5) Avoiding eye contact
Did you know people decide how trustworthy and competent you seem within seconds of meeting you? And one of the biggest factors? Eye contact.
If you constantly look away, stare at the floor, or avoid meeting someone’s gaze, it can make you seem uncertain or uncomfortable—even if you’re completely confident in what you’re saying.
Strong but natural eye contact signals confidence and authority. You don’t need to lock eyes the entire time, but looking at someone when you speak and listen helps build trust and makes your words carry more weight.
6) Being too afraid to ask questions
I used to think asking questions would make me look inexperienced. So instead, I’d stay quiet, nod along, and hope I could figure things out later.
But here’s what I’ve learned—people who ask thoughtful questions don’t look incompetent. They look engaged. Curious. Willing to learn.
No one expects you to have all the answers. And honestly? The most competent people aren’t the ones who pretend to know everything—they’re the ones who ask the right questions at the right time.
7) Second-guessing yourself out loud
Phrases like “I could be wrong, but…” or “This might be a dumb idea, but…” instantly weaken whatever you say next.
You might think you’re just being cautious, but all it does is make people doubt you—sometimes before they’ve even heard your full thought.

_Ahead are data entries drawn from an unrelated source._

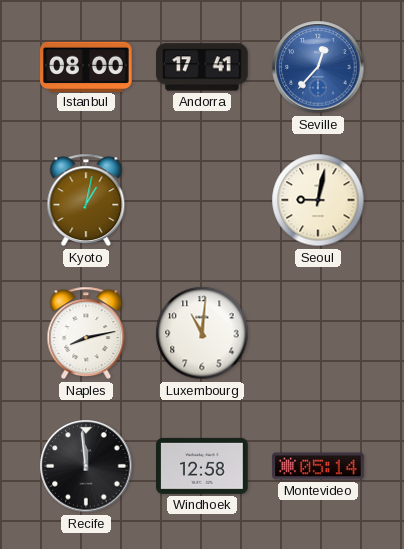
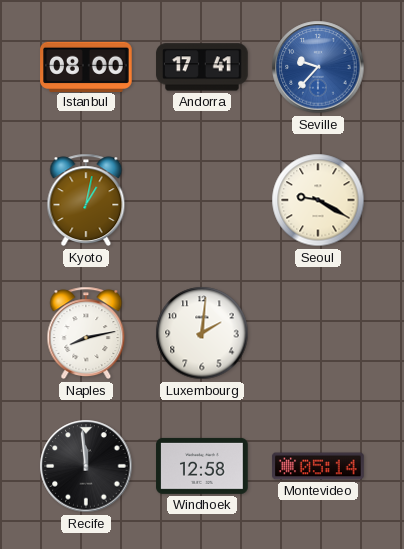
Seville: 12:37 -> 9:37
Seoul: 9:02 -> 9:20
Luxembourg: 11:01 -> 2:01
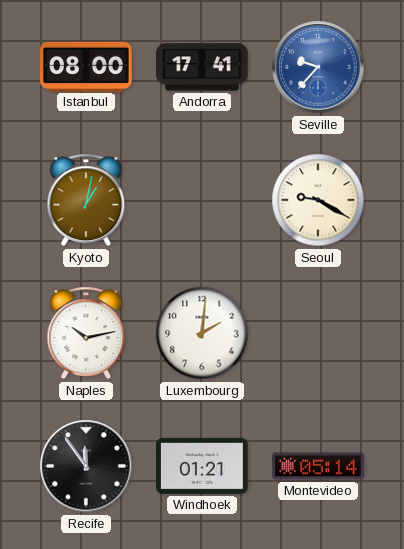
Naples: 8:13 -> 10:13
Recife: 11:59 -> 11:54
Windhoek: 12:58 -> 01:21
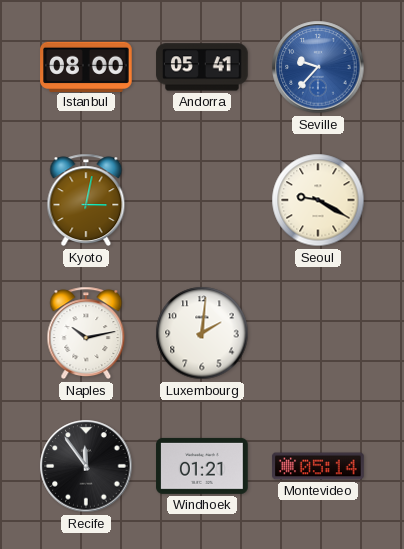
Andorra: 17:41 -> 05:41
Kyoto: 1:02 -> 3:02
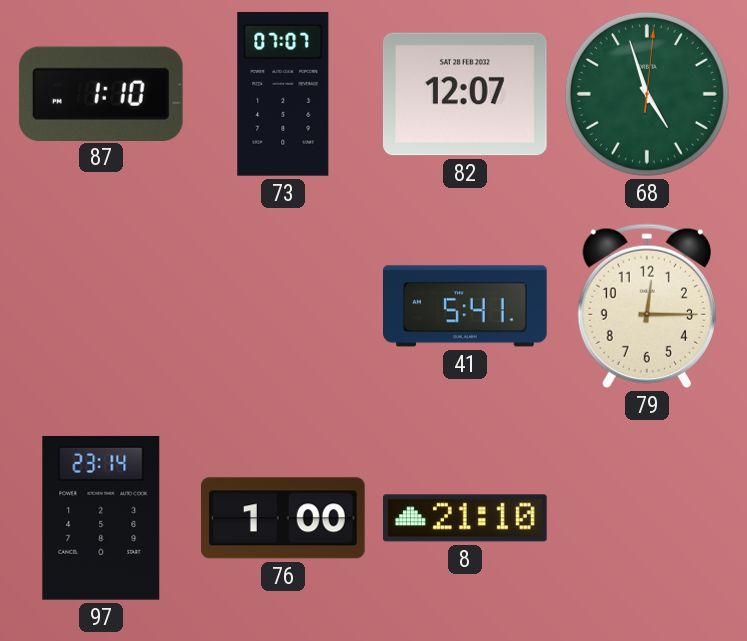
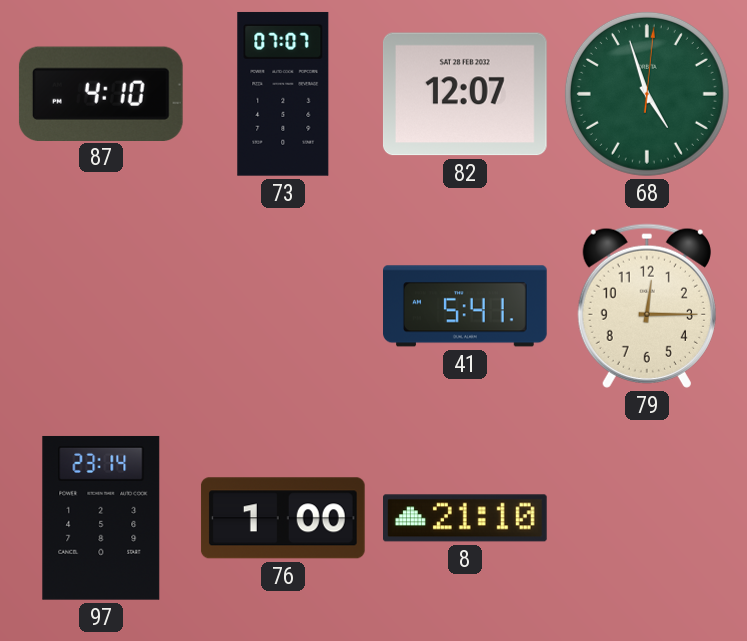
87: 1:10 -> 4:10
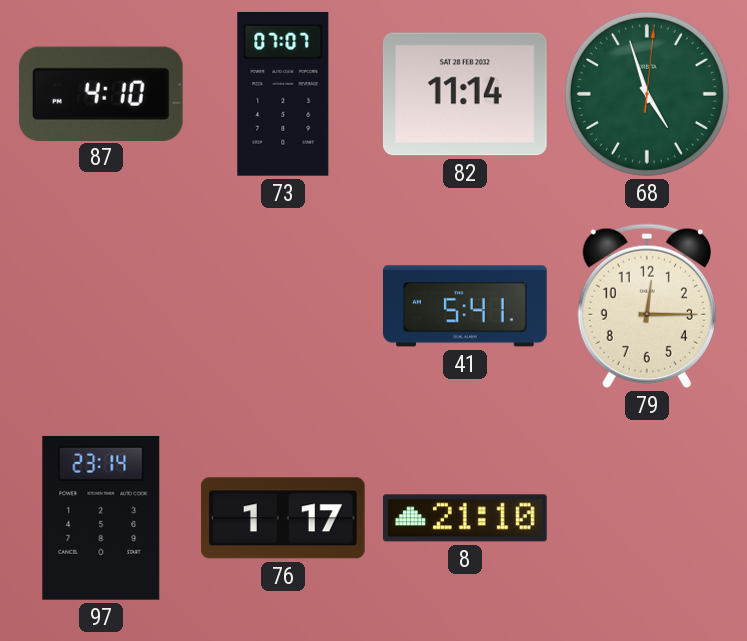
82: 12:07 -> 11:14
76: 1:00 -> 1:17
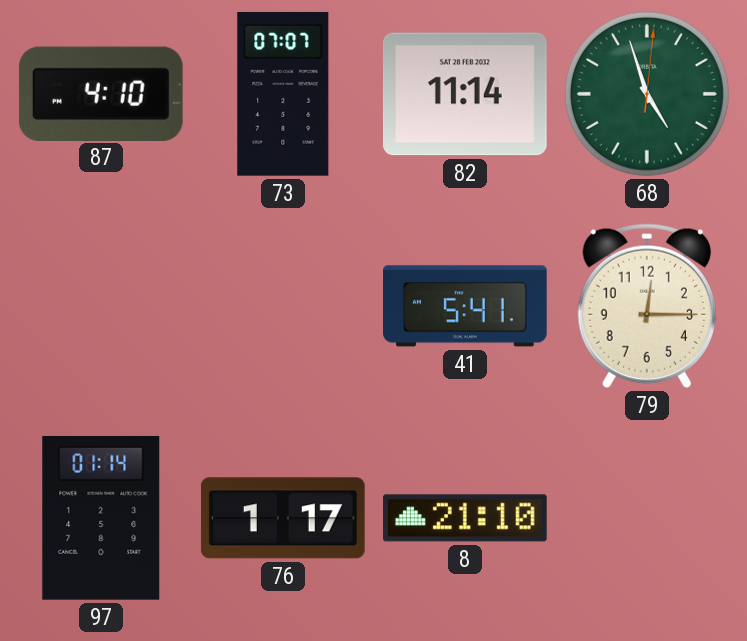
97: 23:14 -> 01:14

If you have an idea, share it with confidence. Let your words stand on their own. If there’s room for discussion, trust that others will engage with it—without you needing to undercut yourself first.
The bottom line
Competence isn’t just about what you know—it’s also about how you present yourself.
The good news? Small shifts in how you speak, carry yourself, and respond to situations can change the way others perceive you. And more importantly, how you perceive yourself.
Start paying attention to your habits. Notice when you downplay your ideas, rush through your words, or hesitate to take up space. The more aware you become, the easier it is to adjust.
Confidence isn’t about having all the answers—it’s about trusting that what you bring to the table is valuable. And when you do, others will too.